10/01 Bundes-Verfassungsgesetz (B-VG)
10/07 Verwaltungsgerichtshof
40/01 Verwaltungsverfahren
60/02 Arbeitnehmerschutz

Norm

ASchG 1994 §130 Abs1 Z19
ASchG 1994 §60 Abs1
B-VG Art133 Abs4
VStG §5 Abs1
VwGG §34 Abs1

Betreff

Der Verwaltungsgerichtshof hat durch den Vorsitzenden Senatspräsident Dr. Beck sowie den Hofrat Mag. Dr. Köller und die Hofrätin Mag. Dr. Maurer-Kober als Richter, unter Mitwirkung des Schriftführers Mag. Friedwagner, über die Revision des Mag. Dr. U in E, vertreten durch Dr. Harald Schwendinger und Dr. Brigitte Piber, Rechtsanwälte in 5020 Salzburg, Künstlerhausgasse 4, gegen das Erkenntnis des Landesverwaltungsgerichts Oberösterreich vom 28. Dezember 2018, Zl. LVwG-301991/11/Kl/Rd, betreffend Übertretung arbeitnehmerschutzrechtlicher Vorschriften (Partei gemäß § 21 Abs. 1 Z 2 VwGG: Bezirkshauptmannschaft Gmunden), den Beschluss gefasst:

Spruch

Die Revision wird zurückgewiesen.

Begründung

1 Mit dem angefochtenen, im Beschwerdeverfahren ergangenen Erkenntnis des Landesverwaltungsgerichts Oberösterreich (im Folgenden: Verwaltungsgericht) wurde der Revisionswerber als zur Vertretung nach außen berufenes, gemäß § 9 VStG strafrechtlich verantwortliches Organ der S. AG einer Übertretung des § 130 Abs. 1 Z 19 iVm § 60 Abs. 1 ASchG schuldig erkannt und über ihn eine Geldstrafe von EUR 500,-- (Ersatzfreiheitsstrafe 80 Stunden) verhängt. Die ordentliche Revision erklärte das Verwaltungsgericht für nicht zulässig.

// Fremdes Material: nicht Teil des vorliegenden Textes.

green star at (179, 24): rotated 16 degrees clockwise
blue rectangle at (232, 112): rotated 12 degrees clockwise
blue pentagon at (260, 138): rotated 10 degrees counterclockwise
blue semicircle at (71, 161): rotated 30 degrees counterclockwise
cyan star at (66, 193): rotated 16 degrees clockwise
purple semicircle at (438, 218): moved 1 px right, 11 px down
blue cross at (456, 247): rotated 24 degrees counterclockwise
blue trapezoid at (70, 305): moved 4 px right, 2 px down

2 Das Verwaltungsgericht stellte zusammengefasst fest, am 25. September 2017 seien vom Arbeitnehmer H. B. mittels eines Frontgabelstaplers Verladearbeiten auf einen Waggon durchgeführt worden. An der äußeren Längsseite zwischen den auf dem Waggon aufgestellten Containern sei eine ungesicherte Absturzstelle von ca. 6 m gegeben gewesen, weil weder ein Sicherungsbügel noch eine Wehr angebracht gewesen seien. Absturzsicherungen seien vorhanden gewesen, jedoch sei die seitliche Absturzsicherung vom verunfallten Arbeitnehmer aus Praktikabilitätsgründen ausgehängt worden, um die letzten Paletten verladen zu können. Da es auf dem Waggon bzw. der Auffahrt sehr rutschig gewesen sei, seien vom Arbeitnehmer Kartons auf den nassen Boden aufgelegt worden. In der Folge habe sich der Stapler verdreht und sei seitlich vom Waggon abgestürzt, wobei sich der Arbeitnehmer den Fuß eingeklemmt habe. Trotz der Anweisung, dass bei Schwierigkeiten der Vorarbeiter zu verständigen sei, habe der Arbeitnehmer dies unterlassen. 3 Zum eingerichteten Kontrollsystem stellte das Verwaltungsgericht fest, dass regelmäßige Planquadrate und monatliche Revierboards eingerichtet seien, an denen Sicherheitsfachkräfte, Sicherheitsvertrauenspersonen und Abteilungsleiter teilnähmen. Es fänden regelmäßige Evaluierungen, Schulungen und unangekündigte Kontrollen durch Sicherheitskräfte und Abteilungsleiter statt. Diese Maßnahmen würden vom Revisionswerber überwacht. Unregelmäßigkeiten würden protokolliert, dokumentiert und Abmahnungen gegenüber den Arbeitnehmern ausgesprochen. Vom Teamleiter der Abteilung "Verladung" würden tägliche unangekündigte Kontrollgänge durchgeführt. Im Jahr 2017 seien 94 solcher Rundgänge erfolgt. Bei Schwierigkeiten bestehe die Anweisung, den Vorarbeiter zu verständigen. Die Staplerfahrer würden mindestens einmal jährlich einer Schulung betreffend Sicherheitsvorkehrungen unterzogen. Darüber hinaus würden die Staplerfahrer immer wieder vom Gruppenleiter auf die Sicherheitsvorkehrungen hingewiesen, wobei es auch Unterweisungen je Schicht gebe.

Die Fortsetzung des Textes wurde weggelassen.